[EXCERPTED TEXT]
Start of Block
# Safe grass



## Uknow (Nov 29, 2015)

I wanna plant live, real grass in my tortoise enclosure it's there a certain type? For a safe brand that my tortoise can eat safety without the risk of getting ill


----------



## Yvonne G (Nov 29, 2015)

I thought you had a box turtle? They really don't eat grass.

Tortoisesupply.com sells a seed mixture for mediterranean tortoises that I really like. It contains several different types of broad-leaf plants for tortoises to eat and all my different species love it.


----------



## dmmj (Nov 29, 2015)

some species don't eat grass like a Russian for example. others love it, my sulcata loves the St. Augustine grass in his enclosure.


----------



## N2TORTS (Nov 29, 2015)
End of Block
[REQUIRED ACTIONS]
1 - Render the text lines of the rows as a JSON list of strings, one string per line with blank lines omitted, and leave the pictures out.
2 - Carry the tortoise grass thread forward from the point where it stops.
The forum thread above and the rows are unrelated to each other.

[DATASET EXCERPTS]
Start of Block
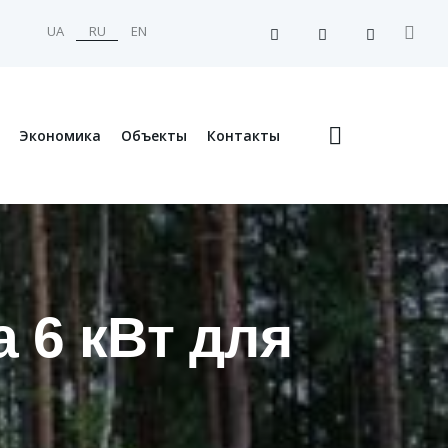
UA
RU
EN
Экономика
Объекты
Контакты
 6 кВт для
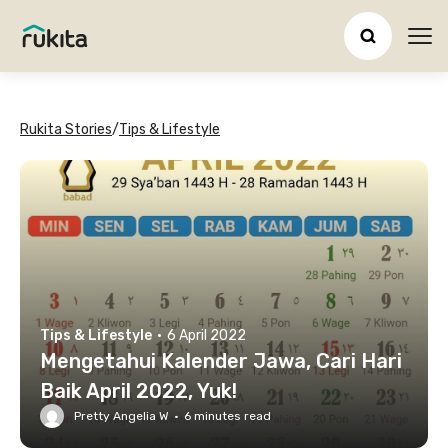
Ope
Rukita Stories
/
Tips & Lifestyle
Tips & Lifestyle
·
6 April 2022
Mengetahui Kalender Jawa, Cari Hari
Baik April 2022, Yuk!
Pretty Angelia W
·
6
minutes read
End of Block
[ACTIVITY ANSWERS]
1 -
[
  "UA",
  "RU",
  "EN",
  "Экономика",
  "Объекты",
  "Контакты",
  " 6 кВт для",
  "Ope",
  "Rukita Stories",
  "/",
  "Tips & Lifestyle",
  "Tips & Lifestyle",
  "·",
  "6 April 2022",
  "Mengetahui Kalender Jawa, Cari Hari",
  "Baik April 2022, Yuk!",
  "Pretty Angelia W",
  "·",
  "6",
  "minutes read"
]

2 -
Just make sure if your starting with seed when buying "store bought" grasses , that they are "seed only". Some manufacture's encase the seeds in a pre fertilized "cocoon" sort of speak, (other binders) to initiate germination as well as keeping the seed hydrated during this process.

Here is a good chat about grasses ....with names of various types.
http://www.tortoiseforum.org/threads/re-seed-4-the-redfoots-and-more.132014/


----------



## Tom (Nov 29, 2015)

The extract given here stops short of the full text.